The optics of this are terrible for the GOP, they look like spineless cowards who are putting the sexual assault victim on trial.

It feels like they're trying to paint her as paranoid and overly cautious. An attempt to innoculate themselves against the accusations; belittle them.
 
I think that by going after how she chose her lawyers, who paid for the polygraph etc, they were attempting to establish a narrative that she's being manipulated into this somehow. Suffice to say that fell flat.

Maybe the most remarkable part of the entire hearing was Mitchell's final statement essentially calling these proceedings a sham, and inferring that Ford is to blame for the format somehow??

So strange.

Anyway any Republican Senator who decries the lack of corroboration for her story needs a swift kick in the ***. They had ample opportunity to order an FBI investigation or at minimum have present the individuals who could have provided such corroboration. It's incredibly telling that neither occurred.
 
I think that by going after how she chose her lawyers, who paid for the polygraph etc, they were attempting to establish a narrative that she's being manipulated into this somehow. Suffice to say that fell flat.

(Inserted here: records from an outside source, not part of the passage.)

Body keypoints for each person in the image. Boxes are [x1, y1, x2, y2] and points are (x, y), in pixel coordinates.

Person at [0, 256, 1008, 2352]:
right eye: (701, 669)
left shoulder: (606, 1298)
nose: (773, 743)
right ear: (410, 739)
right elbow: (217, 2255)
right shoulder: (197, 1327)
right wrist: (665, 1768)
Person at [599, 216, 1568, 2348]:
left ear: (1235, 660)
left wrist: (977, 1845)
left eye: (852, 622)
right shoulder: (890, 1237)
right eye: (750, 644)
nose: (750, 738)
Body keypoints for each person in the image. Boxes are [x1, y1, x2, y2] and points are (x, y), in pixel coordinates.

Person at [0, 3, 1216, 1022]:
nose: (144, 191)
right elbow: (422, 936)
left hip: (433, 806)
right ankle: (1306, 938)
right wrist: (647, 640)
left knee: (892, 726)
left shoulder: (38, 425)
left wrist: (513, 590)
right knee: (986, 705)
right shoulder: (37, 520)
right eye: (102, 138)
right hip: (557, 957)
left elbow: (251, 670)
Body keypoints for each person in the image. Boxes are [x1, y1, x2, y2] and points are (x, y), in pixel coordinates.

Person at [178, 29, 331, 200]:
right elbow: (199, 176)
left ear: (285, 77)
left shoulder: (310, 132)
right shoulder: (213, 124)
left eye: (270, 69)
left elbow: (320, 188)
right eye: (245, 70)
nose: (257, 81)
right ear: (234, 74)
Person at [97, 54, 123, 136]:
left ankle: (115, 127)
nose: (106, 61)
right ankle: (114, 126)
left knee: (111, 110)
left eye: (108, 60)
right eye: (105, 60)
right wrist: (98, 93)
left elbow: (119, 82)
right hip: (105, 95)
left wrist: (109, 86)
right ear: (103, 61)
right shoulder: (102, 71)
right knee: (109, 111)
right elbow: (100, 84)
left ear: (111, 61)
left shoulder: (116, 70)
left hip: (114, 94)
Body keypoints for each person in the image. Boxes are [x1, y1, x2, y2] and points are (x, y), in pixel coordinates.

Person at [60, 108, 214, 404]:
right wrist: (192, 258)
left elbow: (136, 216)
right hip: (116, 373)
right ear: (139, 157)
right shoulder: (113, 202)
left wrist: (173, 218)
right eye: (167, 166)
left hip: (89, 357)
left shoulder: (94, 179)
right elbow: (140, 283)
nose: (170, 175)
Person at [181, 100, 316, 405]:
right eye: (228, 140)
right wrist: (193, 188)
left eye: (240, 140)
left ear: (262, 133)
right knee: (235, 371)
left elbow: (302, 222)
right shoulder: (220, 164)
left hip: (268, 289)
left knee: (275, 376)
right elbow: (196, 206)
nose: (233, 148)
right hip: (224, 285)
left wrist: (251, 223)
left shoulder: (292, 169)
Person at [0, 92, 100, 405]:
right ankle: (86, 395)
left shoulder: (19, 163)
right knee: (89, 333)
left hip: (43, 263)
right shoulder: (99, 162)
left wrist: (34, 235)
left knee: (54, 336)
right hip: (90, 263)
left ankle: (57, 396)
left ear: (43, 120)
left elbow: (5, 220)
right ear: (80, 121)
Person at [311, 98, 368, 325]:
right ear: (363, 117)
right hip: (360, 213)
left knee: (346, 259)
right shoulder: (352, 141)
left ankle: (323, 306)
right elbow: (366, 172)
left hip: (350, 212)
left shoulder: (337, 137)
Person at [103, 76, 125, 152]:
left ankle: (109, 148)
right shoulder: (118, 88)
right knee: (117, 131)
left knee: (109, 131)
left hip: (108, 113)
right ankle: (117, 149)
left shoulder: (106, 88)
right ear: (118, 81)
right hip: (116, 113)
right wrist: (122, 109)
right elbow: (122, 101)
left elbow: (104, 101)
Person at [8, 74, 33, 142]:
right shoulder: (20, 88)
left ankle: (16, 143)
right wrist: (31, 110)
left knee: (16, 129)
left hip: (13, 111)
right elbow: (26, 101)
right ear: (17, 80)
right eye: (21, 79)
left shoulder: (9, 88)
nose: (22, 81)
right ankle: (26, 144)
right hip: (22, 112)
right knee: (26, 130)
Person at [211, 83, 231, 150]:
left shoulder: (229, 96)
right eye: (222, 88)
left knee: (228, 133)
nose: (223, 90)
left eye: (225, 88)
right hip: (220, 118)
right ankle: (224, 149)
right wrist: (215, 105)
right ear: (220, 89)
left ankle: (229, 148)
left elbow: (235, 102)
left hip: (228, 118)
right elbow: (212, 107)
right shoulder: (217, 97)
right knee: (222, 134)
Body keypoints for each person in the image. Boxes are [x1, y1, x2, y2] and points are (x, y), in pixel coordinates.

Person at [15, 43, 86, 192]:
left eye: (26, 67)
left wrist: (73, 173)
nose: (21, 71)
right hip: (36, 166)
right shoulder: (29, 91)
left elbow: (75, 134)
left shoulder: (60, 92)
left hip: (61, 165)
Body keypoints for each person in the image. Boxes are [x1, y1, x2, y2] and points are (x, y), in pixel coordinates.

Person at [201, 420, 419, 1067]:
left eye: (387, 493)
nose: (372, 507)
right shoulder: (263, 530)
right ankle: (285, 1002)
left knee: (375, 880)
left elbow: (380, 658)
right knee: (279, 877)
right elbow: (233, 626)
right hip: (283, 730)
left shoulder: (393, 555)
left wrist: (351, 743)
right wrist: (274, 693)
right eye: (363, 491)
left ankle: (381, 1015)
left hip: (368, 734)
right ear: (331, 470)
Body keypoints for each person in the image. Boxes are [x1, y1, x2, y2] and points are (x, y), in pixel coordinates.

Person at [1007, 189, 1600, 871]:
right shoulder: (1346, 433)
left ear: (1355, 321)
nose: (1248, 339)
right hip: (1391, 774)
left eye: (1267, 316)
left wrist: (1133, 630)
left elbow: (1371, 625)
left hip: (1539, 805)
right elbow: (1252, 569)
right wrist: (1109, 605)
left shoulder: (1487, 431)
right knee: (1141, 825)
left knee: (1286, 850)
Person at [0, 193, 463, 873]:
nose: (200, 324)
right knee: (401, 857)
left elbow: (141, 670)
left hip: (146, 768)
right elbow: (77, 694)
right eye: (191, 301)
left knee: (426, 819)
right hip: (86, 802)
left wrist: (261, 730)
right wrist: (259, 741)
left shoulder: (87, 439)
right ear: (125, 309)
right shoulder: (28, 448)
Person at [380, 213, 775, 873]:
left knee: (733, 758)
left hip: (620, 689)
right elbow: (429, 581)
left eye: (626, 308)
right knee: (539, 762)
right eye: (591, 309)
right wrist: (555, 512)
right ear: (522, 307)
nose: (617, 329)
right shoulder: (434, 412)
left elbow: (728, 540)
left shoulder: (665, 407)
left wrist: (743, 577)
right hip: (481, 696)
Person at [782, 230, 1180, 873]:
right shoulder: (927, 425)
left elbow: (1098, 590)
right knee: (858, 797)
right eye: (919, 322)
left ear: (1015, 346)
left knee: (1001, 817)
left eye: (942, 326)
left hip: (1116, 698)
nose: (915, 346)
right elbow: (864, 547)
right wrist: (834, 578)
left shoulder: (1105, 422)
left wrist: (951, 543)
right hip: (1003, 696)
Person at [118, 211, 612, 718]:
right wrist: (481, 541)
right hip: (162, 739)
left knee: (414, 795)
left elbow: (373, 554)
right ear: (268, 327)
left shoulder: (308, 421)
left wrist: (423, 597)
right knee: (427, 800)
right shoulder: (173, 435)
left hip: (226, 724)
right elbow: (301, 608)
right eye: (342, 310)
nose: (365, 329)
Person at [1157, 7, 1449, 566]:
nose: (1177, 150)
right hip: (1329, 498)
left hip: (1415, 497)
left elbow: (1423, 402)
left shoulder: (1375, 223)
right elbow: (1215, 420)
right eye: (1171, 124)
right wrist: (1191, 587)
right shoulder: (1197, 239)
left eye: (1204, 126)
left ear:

Maybe the most remarkable part of the entire hearing was Mitchell's final statement essentially calling these proceedings a sham, and inferring that Ford is to blame for the format somehow??

So strange.

Anyway any Republican Senator who decries the lack of corroboration for her story needs a swift kick in the ***. They had ample opportunity to order an FBI investigation or at minimum have present the individuals who could have provided such corroboration. It's incredibly telling that neither occurred.
The funny thing is, it’s up to the president to order an FBI investigation, so he’s calling his president a sham
 
The decision to hire this prosecutor has been pretty bizarre in execution. She's treating it like it's a deposition rather than a public hearing and doesn't seem to know how to develop a line of questioning within the (arbitrary) time limit.

Honestly, if I were the Dems I'd be framing this as "11 men chose to vote for this nominee and refused to even speak to his accuser directly before doing it." I remain of the belief that Kavanaugh will be confirmed anyway.